Todo el mundo tenía que trabajar, desde el niño de 10 años, que había alguno, hasta el viejo de 70. Solamente eran exceptuados los enfermos que podían justificar 39 o 40 de fiebre. Los demás, enfermos o sanos, al trabajo, todos los días, todas las noches, siempre. El lema era: "Trabajar o morir". Exceptuado el kommando Lager -Arbeit, al que eran enviados los que se iban agotando, el resto eran ocupados en la construcción de una fábrica subterránea, a unos ocho kilómetros del campo, de los cuales se hacían tres a pie y el resto en tren en vagones de mercancía donde nos metían de 100 hasta 200 en cada vagón.

Si el trabajo era agotador, los viajes de ida y vuelta no lo eran menos. El trabajo estaba organizado por turnos de ocho horas cada uno: de 6 de la mañana a 2 de la tarde, de 2 a 10 y de 10 a 6.

Para empezar a trabajar a las 6 nos levantábamos a las 3, formábamos, todo el relevo, en la plaza, de 5 en fondo, y allí a pie firme aguantábamos hasta estar bien recontados. Generalmente cada turno era compuesto de 1.600 hombres. Al cabo de una hora u hora y media se emprendía la marcha, agarrados del brazo los 5 de cada línea, marcando el paso como los soldados a la voz del "kommando-furer" y de los cabos y cerrando bien las líneas hasta el extremo de no poder marchar sin sufrir los pisotones del de atrás y sin que se pudiese evitar pisar al de adelante. Esto ya suponía un martirio al que se añadió el de los golpes, con la culata o la punta del fusil, cuando uno se retrasaba un poco o, por limpiarse la nariz, soltaba el brazo del compañero.
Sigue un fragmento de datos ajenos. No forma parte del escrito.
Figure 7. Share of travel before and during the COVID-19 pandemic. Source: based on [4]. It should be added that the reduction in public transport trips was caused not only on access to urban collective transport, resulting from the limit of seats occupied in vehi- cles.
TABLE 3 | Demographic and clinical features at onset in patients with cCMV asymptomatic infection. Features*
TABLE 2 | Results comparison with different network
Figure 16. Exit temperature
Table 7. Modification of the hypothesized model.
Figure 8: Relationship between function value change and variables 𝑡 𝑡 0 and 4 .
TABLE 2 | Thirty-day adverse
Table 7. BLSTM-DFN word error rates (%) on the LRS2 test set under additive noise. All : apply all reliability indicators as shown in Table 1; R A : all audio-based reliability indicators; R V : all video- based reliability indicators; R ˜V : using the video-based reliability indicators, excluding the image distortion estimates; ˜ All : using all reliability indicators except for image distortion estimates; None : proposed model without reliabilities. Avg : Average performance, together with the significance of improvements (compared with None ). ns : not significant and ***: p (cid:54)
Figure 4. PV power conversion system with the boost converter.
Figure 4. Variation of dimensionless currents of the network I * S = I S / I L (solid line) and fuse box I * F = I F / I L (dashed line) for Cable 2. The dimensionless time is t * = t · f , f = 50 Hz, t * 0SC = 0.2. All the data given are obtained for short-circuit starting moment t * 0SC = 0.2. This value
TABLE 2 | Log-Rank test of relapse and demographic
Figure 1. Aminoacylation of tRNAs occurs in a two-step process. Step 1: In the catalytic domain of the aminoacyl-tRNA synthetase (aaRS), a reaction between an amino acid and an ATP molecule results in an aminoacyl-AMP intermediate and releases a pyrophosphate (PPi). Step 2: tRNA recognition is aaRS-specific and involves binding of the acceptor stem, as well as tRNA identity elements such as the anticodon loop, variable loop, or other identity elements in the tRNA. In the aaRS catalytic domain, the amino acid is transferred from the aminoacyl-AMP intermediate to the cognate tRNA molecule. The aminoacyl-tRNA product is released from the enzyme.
La marcha siempre se hacía de prisa y muchas veces a paso ligero. El que por su estado físico no podía seguir, era arrastrado por sus compañeros. Cuando estos no podían más y le tenían que dejar caer, le hacían marchar a culatazos, cuando ni así marchaba era levantado y llevado a hombros de cuatro, pero entonces el SS más próximo no dejaba de golpearle hasta la llegada o hasta que comprobaban que ya lo habían matado. Así remataron a un pobre judío que transportábamos entre Víctor Oliva, Antonio Planel y yo, el último viaje que hicimos a la mina, teniendo que sufrir algunos de los golpes que iban dirigidos al enfermo, cuya sangre nos embadurnaba.

Algunos de los ejecutados por los presos tras la liberación:

"Obercabo" del hospital: Otto.

Jefes de los bloques 1 y 6.

Jefe de la fábrica de "bendags": Oficial de S.S.

Cabo de la zapatería de Melk: polaco.

"Obercabo" del Kommando de Melk: El Gitano.

Jefe del blok 17 de Melk: Judío renegado.

Dos SS capturados por los presos días después de la liberación
".

Después de su liberación por el ejército americano, Víctor regresó a Toulouse. Una vez repuesto de las enfermedades contraídas en los campos de concentración y con suficientes fuerzas para poder trabajar, Víctor se incorporó a las filas del Partido Socialista y del sindicato UGT. Fundó con otros compañeros la Federación Española de Deportados e Internados Políticos (FEDIP). En 1951 fue designado por el Partido Socialista para formar parte del primer Consejo Vasco por el Movimiento Europeo, en el que colaboró hasta su jubilación, ya enfermo.